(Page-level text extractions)
※ ※ ※

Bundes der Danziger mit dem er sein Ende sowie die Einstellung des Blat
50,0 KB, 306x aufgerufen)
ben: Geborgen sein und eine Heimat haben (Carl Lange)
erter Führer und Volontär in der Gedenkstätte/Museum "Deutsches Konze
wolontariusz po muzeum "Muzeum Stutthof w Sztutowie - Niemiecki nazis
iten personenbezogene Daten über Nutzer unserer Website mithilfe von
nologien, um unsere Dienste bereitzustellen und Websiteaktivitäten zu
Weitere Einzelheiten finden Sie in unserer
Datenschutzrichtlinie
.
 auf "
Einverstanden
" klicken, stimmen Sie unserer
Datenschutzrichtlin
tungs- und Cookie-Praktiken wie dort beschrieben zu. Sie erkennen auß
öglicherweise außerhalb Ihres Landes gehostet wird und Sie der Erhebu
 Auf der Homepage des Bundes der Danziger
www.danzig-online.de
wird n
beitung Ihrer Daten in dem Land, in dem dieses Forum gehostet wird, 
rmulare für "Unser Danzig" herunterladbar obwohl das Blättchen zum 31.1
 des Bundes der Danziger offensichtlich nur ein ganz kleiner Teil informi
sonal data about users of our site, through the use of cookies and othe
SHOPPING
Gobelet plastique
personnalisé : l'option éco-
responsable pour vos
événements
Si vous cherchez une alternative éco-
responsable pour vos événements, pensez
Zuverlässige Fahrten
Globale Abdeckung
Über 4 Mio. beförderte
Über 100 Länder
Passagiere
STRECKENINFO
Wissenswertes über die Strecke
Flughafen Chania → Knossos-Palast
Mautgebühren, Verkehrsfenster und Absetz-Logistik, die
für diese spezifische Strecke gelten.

※ ※ ※

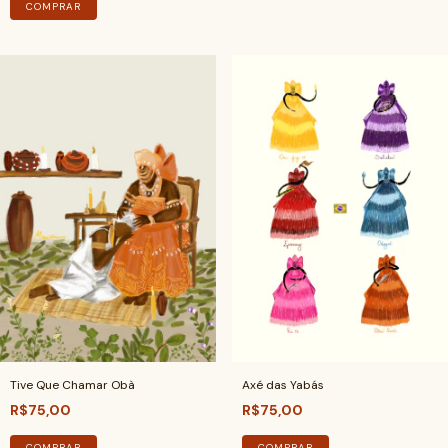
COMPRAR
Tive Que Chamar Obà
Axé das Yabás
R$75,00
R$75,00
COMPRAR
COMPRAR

※ ※ ※

Problem description
Set down again, word for word, the stretch of records from the line with "sonal data about" to the line with "für diese spezifische Strecke gelten.", both of those lines included.

Written solution
sonal data about users of our site, through the use of cookies and othe
SHOPPING
Gobelet plastique
personnalisé : l'option éco-
responsable pour vos
événements
Si vous cherchez une alternative éco-
responsable pour vos événements, pensez
Zuverlässige Fahrten
Globale Abdeckung
Über 4 Mio. beförderte
Über 100 Länder
Passagiere
STRECKENINFO
Wissenswertes über die Strecke
Flughafen Chania → Knossos-Palast
Mautgebühren, Verkehrsfenster und Absetz-Logistik, die
für diese spezifische Strecke gelten.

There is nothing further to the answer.